*** Begin section ***

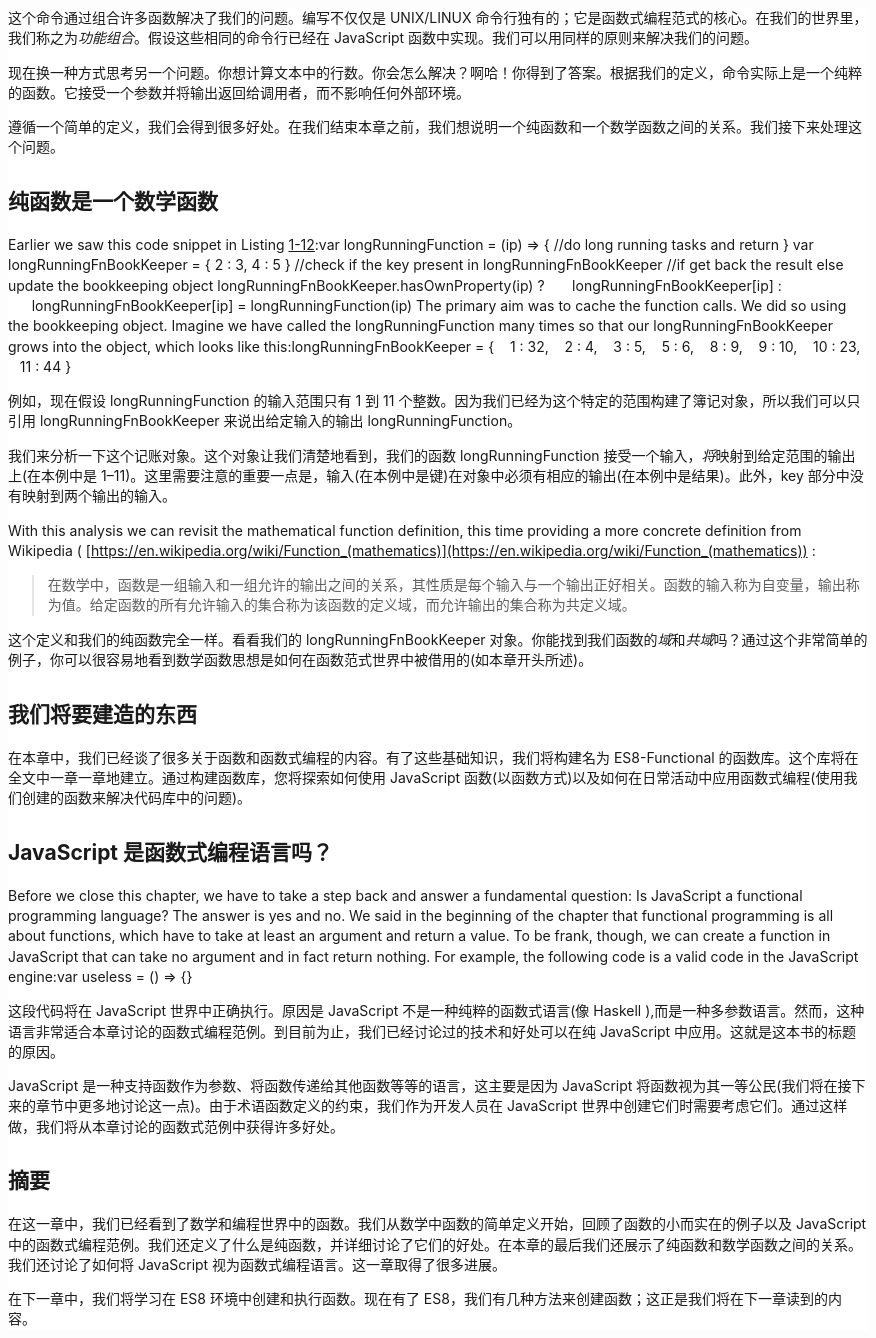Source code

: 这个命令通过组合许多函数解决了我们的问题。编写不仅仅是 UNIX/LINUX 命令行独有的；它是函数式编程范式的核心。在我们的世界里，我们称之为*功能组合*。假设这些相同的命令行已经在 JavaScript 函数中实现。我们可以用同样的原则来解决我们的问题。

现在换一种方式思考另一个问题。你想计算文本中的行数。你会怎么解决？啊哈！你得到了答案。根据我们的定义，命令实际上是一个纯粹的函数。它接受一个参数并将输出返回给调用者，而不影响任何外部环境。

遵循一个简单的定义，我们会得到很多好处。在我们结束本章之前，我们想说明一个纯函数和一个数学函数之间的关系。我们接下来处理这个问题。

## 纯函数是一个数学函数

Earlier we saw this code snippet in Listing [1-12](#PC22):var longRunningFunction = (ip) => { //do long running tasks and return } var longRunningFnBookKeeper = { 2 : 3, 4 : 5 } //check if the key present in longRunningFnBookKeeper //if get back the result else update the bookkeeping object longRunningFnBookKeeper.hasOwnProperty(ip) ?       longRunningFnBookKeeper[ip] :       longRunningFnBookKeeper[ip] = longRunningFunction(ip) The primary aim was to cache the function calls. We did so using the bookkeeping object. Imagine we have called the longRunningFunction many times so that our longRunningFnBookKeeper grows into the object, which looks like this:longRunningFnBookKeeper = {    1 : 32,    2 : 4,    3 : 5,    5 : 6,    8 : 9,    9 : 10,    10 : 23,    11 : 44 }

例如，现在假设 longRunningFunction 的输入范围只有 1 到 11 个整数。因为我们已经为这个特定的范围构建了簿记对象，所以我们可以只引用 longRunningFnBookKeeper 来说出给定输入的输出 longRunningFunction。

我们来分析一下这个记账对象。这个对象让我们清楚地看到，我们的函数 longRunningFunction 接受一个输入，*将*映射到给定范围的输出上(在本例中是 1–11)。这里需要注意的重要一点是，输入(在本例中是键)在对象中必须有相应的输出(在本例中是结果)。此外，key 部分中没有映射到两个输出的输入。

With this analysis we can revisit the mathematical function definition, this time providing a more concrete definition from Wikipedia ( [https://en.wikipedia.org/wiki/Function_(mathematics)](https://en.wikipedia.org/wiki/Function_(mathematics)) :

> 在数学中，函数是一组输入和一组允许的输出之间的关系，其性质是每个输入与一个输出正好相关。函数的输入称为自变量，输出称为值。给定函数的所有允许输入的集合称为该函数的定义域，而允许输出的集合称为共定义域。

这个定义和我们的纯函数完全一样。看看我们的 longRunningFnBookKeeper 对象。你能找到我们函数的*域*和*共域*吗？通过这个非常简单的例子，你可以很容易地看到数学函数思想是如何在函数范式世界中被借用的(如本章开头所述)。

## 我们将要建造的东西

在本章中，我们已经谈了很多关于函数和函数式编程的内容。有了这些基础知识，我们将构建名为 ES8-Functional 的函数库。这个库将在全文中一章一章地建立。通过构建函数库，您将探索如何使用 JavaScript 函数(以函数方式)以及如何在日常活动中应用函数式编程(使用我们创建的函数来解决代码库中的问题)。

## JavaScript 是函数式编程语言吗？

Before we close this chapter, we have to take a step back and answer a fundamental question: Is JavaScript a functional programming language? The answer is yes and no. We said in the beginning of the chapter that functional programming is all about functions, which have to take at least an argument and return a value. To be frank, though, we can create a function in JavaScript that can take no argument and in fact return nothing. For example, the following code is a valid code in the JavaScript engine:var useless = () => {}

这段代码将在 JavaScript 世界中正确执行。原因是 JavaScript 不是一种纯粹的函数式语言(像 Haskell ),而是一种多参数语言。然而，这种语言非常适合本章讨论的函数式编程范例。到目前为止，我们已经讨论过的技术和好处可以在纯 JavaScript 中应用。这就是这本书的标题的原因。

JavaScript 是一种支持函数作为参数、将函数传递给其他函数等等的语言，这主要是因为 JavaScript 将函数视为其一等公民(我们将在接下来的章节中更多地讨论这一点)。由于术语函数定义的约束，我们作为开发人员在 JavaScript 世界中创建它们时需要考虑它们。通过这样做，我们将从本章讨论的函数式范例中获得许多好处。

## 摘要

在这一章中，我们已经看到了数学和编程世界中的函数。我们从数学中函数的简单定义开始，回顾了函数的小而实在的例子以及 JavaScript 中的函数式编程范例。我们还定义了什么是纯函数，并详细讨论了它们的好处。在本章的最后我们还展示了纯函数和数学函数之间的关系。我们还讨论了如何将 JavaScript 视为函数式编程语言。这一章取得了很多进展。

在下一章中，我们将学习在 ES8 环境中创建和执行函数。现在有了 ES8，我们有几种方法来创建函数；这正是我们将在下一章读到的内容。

*** End section ***

Aim of the task:
Exact copy, pictures excluded: repeat the lines from the top of the material through the line with "## 纯函数是一个数学函数".

Answer box:
Source code

: 这个命令通过组合许多函数解决了我们的问题。编写不仅仅是 UNIX/LINUX 命令行独有的；它是函数式编程范式的核心。在我们的世界里，我们称之为*功能组合*。假设这些相同的命令行已经在 JavaScript 函数中实现。我们可以用同样的原则来解决我们的问题。

现在换一种方式思考另一个问题。你想计算文本中的行数。你会怎么解决？啊哈！你得到了答案。根据我们的定义，命令实际上是一个纯粹的函数。它接受一个参数并将输出返回给调用者，而不影响任何外部环境。

遵循一个简单的定义，我们会得到很多好处。在我们结束本章之前，我们想说明一个纯函数和一个数学函数之间的关系。我们接下来处理这个问题。

## 纯函数是一个数学函数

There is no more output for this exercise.